UltraBac: Our customers' storage utilization has been steadily increasing, and backup windows are a finite size-Mr. Moore has done nothing for the fact that there are only 24 hours in a day. It's not uncommon now to have to squeeze a backup of several terabytes into just a few hours. Thankfully, tape technology has improved dramatically over the past few years, offering increased throughput and storage coupled with greater reliability. It's great to see so much healthy competition between the major players of DLT, LTO, and AIT. We're seeing more and more customers choose tape libraries, which are often necessary to achieve the storage capacity required on tape at a reasonable cost. This trend is great news for us because SQL Server currently doesn't support changing tapes in a tape library or autoloader, so customers need third-party software such as UltraBac.

How does the SQL Server marketplace compare with other markets you serve in terms of choice, pricing, tool sophistication, customer demand and so on?

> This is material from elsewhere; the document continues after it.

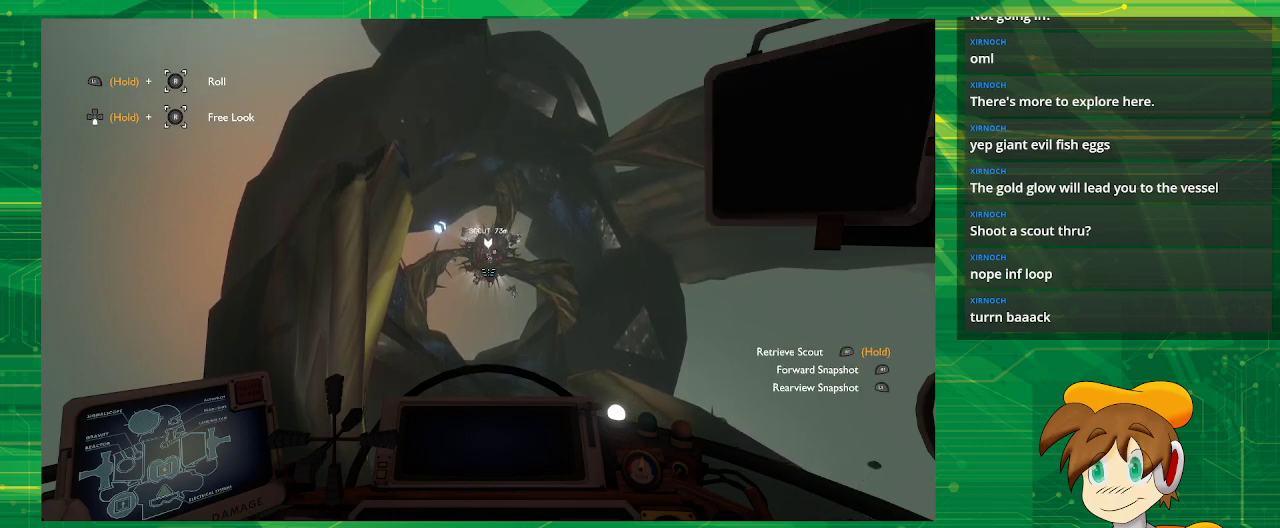
{"buttons": [], "left_stick": "center", "right_stick": "center", "events": []}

Quest: The SQL Server market is quite different from other database platform markets. Because Microsoft makes good administrative tools and gives them away with every license of SQL Server, third-party tools require large research investments to remain innovative. On the other hand, you have to sell them cheaply. In a sense, one of the biggest challenges for third-party tools vendors is overcoming user apathy. Many times, they'd rather continue with the 25 percent of functionality that comes for free from Microsoft than to pay even a modest price for a tool that gives them an additional 75 percent of functionality.

UltraBac: As mentioned earlier, price isn't such a factor as it is in other markets; SQL Server customers recognize product value and are willing to pay for it. One thing that's noticeable is that the SQL Server managers we deal with are extremely knowledgeable and sophisticated-they're typically very experienced with computers, OSs, and of course database servers. And often, SQL Server isn't the first database server they've worked on. This experience makes it a lot easier for UltraBac competing in the SQL Server market because customers are able to recognize product capability and value and make sound business decisions. And SQL Server customers are the least likely to be swayed by cutesy graphics and product marketing obscuring a poor quality product.

What will be the biggest changes we'll see over the next 5 years in the SQL Server administrative-tools arena?

Quest: A lot of interesting changes are coming down the road that will have a dramatic impact on the SQL Server tools arena. The most obvious is SQL Server Yukon, because Enterprise Manager and Query Analyzer will merge into the Visual Studio Workbench. So Microsoft .NET and Yukon will force DBAs to learn a lot more about development. But that's the harbinger of greater, though subtle, changes, in my opinion. For example, I think people are seeing only the tip of the iceberg that is XML. As XML continues to become more integral to database platforms, the role of the traditional DBA will also transform. This may be the last release of SQL Server, for example, where traditional skills such as normalization are most important. Another obvious trend that will continue to grow is heterogeneous database environments. DBAs who are proficient in only one database platform will be at a big disadvantage because the majority of enterprises now support a diverse array of database and application platforms.

UltraBac: The biggest area for growth of tools will be driven by the future version of Microsoft Exchange, which will use SQL Server as a store. Also, Microsoft SQL Server Desktop Engine (MSDE) is driving enormous interest in SQL Server at the low end, and I believe it will be responsible for driving mindshare in the SQL marketplace head-on in Microsoft's direction.